1. Purpose
This Information Security Basic Policy ("Basic Policy") is designed to ensure the proper protection of important information held within NEXYZ.Group Corporation, within interested parties, or within external organizations. Herein, we clarify our basic policies in the establishment, maintenance, and ongoing improvement of our Information Security Management System , established in conformance with ISO27001 and put in place to help us accomplish the objectives of our organization.
2. Compliance
Compliance with legal and contractual issues is the first step in NEXYZ.Group Corporation information security.
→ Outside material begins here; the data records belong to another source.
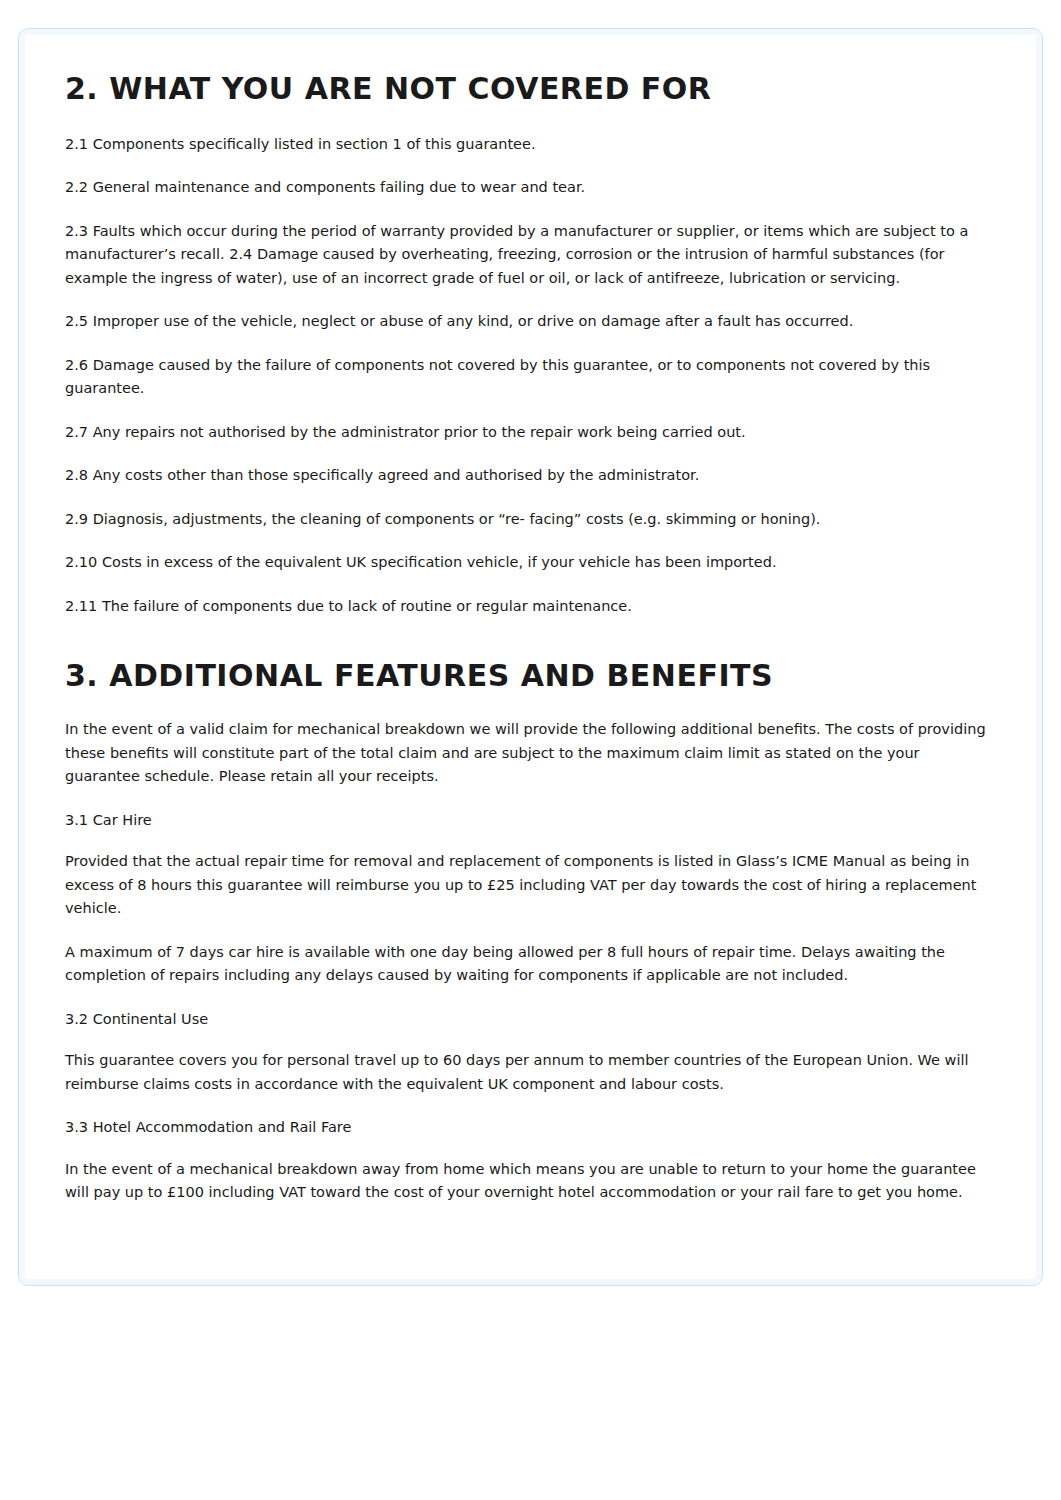2. WHAT YOU ARE NOT COVERED FOR
2.1 Components specifically listed in section 1 of this guarantee.
2.2 General maintenance and components failing due to wear and tear.
2.3 Faults which occur during the period of warranty provided by a manufacturer or supplier, or items which are subject to a manufacturer’s recall. 2.4 Damage caused by overheating, freezing, corrosion or the intrusion of harmful substances (for example the ingress of water), use of an incorrect grade of fuel or oil, or lack of antifreeze, lubrication or servicing.
2.5 Improper use of the vehicle, neglect or abuse of any kind, or drive on damage after a fault has occurred.
2.6 Damage caused by the failure of components not covered by this guarantee, or to components not covered by this guarantee.
2.7 Any repairs not authorised by the administrator prior to the repair work being carried out.
2.8 Any costs other than those specifically agreed and authorised by the administrator.
2.9 Diagnosis, adjustments, the cleaning of components or “re- facing” costs (e.g. skimming or honing).
2.10 Costs in excess of the equivalent UK specification vehicle, if your vehicle has been imported.
2.11 The failure of components due to lack of routine or regular maintenance.
3. ADDITIONAL FEATURES AND BENEFITS
In the event of a valid claim for mechanical breakdown we will provide the following additional benefits. The costs of providing these benefits will constitute part of the total claim and are subject to the maximum claim limit as stated on the your guarantee schedule. Please retain all your receipts.
3.1 Car Hire
Provided that the actual repair time for removal and replacement of components is listed in Glass’s ICME Manual as being in excess of 8 hours this guarantee will reimburse you up to £25 including VAT per day towards the cost of hiring a replacement vehicle.
A maximum of 7 days car hire is available with one day being allowed per 8 full hours of repair time. Delays awaiting the completion of repairs including any delays caused by waiting for components if applicable are not included.
3.2 Continental Use
This guarantee covers you for personal travel up to 60 days per annum to member countries of the European Union. We will reimburse claims costs in accordance with the equivalent UK component and labour costs.
3.3 Hotel Accommodation and Rail Fare
In the event of a mechanical breakdown away from home which means you are unable to return to your home the guarantee will pay up to £100 including VAT toward the cost of your overnight hotel accommodation or your rail fare to get you home.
With this in mind, we strive to be perfect in compliance with the following matters:
1. Comply with contract terms related to information security
2. Comply with labor regulations and other organizational rules
3. Comply with regulations specified within our own information security management system
4. Comply with laws, regulations, and guidelines as provided in List of Laws, Regulations, and
Guidelines
3. Employee Responsibilities and Duties
All employees and relevant departments must follow the procedures provided to maintain and
support this Basic Policy. Further, all employees and relevant departments are responsible for
reporting information security-related incidents, or a suspected risk of incident,
promptly.
Any acts intended to compromise information assets protected by NEXYZ.Group
Corporation, customers, or relevant departments shall be subject to disciplinary and/or legal
action.
4. Risk Management
NEXYZ.Group Corporation conducts information security assessments to identify risks associated with the loss of confidential information, incomplete information, or loss of access to information. We determine the necessity and sufficiency of controls in response to information security risks, striving to be worthy of the confidence of interested parties and outside organizations in our ability to properly manage risks that impact our information security.
5. Ongoing Improvements
NEXYZ.Group Corporation conducts internal audits, management reviews, and other performance evaluations to determine whether we are in compliance with this Basic Policy. We continue to assess and improve our information security management system on a regular basis.